In “A Lot of Things Have Happened,” your story in this week’s issue, the narrator remembers an old girlfriend through a series of events and coincidences—her fear of palmetto bugs is recalled by way of the narrator’s new house in Florida; her congratulations to him and his new wife are recalled by way of parallel stories about rodents; her sister’s death is recalled by way of an apology the narrator once extorted from a student. In a story without a linear, driving narrative, how do you go about parsing out the inciting events?

Photograph by Camille Bordas

The shortest, most honest answer here is: accidentally. The slightly fancier-sounding version of that answer is: through a process of trial and error.

For whatever reason, I’ve been drawn to ellipsis and anecdote lately and become more impatient with artful transition. Probably this is self-preserving. The number of ostensibly worthwhile notions that have rotted on the vine while I tried to figure out how to seamlessly move from one to the next was beginning to bum me out.

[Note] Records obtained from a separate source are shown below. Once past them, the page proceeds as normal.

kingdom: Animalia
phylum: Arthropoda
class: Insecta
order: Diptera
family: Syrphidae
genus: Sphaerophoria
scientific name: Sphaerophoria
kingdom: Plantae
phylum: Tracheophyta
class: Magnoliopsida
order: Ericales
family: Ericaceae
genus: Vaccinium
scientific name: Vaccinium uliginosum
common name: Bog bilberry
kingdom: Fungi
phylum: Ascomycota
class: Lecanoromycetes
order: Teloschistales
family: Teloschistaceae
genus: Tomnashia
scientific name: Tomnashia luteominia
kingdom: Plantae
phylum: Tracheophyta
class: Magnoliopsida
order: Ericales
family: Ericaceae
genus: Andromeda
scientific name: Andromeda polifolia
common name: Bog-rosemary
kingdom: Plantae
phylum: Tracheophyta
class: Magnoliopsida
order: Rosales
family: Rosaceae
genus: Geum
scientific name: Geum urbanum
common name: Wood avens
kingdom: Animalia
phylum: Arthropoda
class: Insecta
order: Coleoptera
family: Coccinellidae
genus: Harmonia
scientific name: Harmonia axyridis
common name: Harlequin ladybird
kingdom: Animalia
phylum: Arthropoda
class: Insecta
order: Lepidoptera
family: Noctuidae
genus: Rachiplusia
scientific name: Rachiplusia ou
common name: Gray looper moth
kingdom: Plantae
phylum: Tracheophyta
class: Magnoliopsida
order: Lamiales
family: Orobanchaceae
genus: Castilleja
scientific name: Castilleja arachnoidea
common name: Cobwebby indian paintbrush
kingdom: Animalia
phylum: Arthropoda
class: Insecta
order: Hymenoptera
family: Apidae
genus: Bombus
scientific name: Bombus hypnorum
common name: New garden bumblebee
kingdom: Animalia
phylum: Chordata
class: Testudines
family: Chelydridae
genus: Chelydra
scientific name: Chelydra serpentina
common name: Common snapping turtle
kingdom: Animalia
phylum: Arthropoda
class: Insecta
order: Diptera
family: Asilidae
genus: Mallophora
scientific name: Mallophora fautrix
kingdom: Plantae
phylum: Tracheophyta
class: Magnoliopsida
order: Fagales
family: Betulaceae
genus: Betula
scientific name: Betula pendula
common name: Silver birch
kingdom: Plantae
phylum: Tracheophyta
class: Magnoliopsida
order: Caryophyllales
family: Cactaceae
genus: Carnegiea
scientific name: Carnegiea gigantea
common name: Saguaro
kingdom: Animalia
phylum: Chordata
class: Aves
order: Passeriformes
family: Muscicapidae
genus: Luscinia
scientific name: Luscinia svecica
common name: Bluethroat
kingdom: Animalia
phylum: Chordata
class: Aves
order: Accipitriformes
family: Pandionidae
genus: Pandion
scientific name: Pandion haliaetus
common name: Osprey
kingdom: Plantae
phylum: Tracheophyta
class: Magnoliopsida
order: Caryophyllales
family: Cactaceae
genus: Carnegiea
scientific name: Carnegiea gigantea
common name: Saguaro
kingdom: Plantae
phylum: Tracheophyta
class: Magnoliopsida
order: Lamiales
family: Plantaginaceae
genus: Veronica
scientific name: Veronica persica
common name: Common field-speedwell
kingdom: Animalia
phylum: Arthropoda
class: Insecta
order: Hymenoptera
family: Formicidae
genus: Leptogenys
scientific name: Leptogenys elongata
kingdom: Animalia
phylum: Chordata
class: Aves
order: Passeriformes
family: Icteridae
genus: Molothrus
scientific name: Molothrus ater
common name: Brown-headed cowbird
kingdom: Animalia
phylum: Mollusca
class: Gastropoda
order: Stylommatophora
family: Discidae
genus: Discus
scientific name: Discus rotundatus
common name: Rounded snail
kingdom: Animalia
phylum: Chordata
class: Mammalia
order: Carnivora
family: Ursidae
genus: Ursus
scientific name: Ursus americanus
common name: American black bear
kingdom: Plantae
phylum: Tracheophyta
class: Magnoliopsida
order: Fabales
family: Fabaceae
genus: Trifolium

With this particular story, the first thing I did was write a handful of fictional, largely disconnected, first-person anecdotes as sparsely and impactfully and comically as I could, each one in the same voice. Once a certain number of these anecdotes accrued—a greater number, to be sure, than appear here, in “A Lot of Things Have Happened”—I began to notice some commonalities between the anecdotes (example: tools kept getting misused) and adjusted the volume on those commonalities so as to make the anecdotes more continuous with one another. In the course of doing that, I began to discover what the larger story wanted to be (or what I wanted it to be), I cut away the redundancies and distractions as best I could, and rearranged the order of the anecdotes till (hopefully) they fell into the sequence that best served the whole.

So what incited what, I guess, was secondary. Subject to where I wanted things to land.

The story begins and ends with social interactions between couples. Off the top of my head, I can think of tons of stories and novels that have that kind of energy at their center, yet almost none of them are from the past twenty years. What does inter-coupledom offer you, as a fiction writer?

Couples fascinate me in general. The well and mismatched both, but especially the well matched. And especially when they’re performing their coupledom for another couple. The rhythm they’ve mastered, or haven’t quite yet.

The number of social roles being negotiated by any member of a two-couple group who are sitting together on a porch and getting shit-faced is, by my count, ten. (Partner individuated; partner partnered; friend to other couple; friend to other couple’s partner No. 1; friend to other couple’s partner No. 2; drunk versions of all the aforementioned.) Ten! And I’m good at neither math nor drinking nor society, so it’s probably more than ten. It’s a lot, in any case. Almost seems impossible, negotiating all of those roles. Fun for me to think about.

The narrator owns a parrot, who knows some words. He says “Levin” as a kind of comforting equivalent of “Here we both are”; he says “Adam” when he wants the narrator to scratch him at the base of his skull. At the end of the story, having pulled a long feather out of a wing, he says, “Adam Levin.” At first I was totally confused by what this means, and then I came up with several theories, but I’d love to know at least one way you’re thinking about what it signifies.

“Several theories” is music to my ears. I have several, too. Beyond what it may or may not mean, though, I wanted the parrot’s utterance of the narrator’s full name, despite what each name signifies on its own, to feel to the reader—and so also, presumably, to the narrator—like an accusation.